Jennifer Bartlett: Selected Work 1970-2003
From June 27 through July 28, The Drawing Room in East Hampton is pleased to present a small selection of works by Jennifer Bartlett that spotlights salient aspects of her practice over more than four decades. The show coincides with The Parrish Art Museum’s extensive survey, "Jennifer Bartlett: History of the Universe – Works 1970-2011", on view in Water Mill, New York through July 13, 2014.
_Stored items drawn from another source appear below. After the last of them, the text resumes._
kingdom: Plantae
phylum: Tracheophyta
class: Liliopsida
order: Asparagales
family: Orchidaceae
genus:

After completing her MFA at Yale University and moving to New York in 1967, Jennifer Bartlett developed an important new painting methodology that became central within her expansive oeuvre. Inspired by Minimalism, Conceptualism and her search for a resilient graphed painting surface, the artist fabricated 12” square steel plates coated with baked white enamel and screen printed with a grid. On these smooth surfaces, Bartlett applied vibrant dots of enamel paint, guided by a series of self-imposed and systematic rules. Her early paintings, which quickly drew broad critical acclaim, ranged from individual panels to enormous modular configurations such as Rhapsody (1975-76), a seminal work comprising 987 plates now in the collection of the Museum of Modern Art. A classic example of Bartlett’s signature plate work from the period is a vertical arrangement of six abstract square panels titled One Through Six System Using Six Colors (1970). This meticulous dotted painting celebrates mathematical precision and infinite pattern in a form remarkably prescient of the digital pixel now ubiquitous in the 21st century.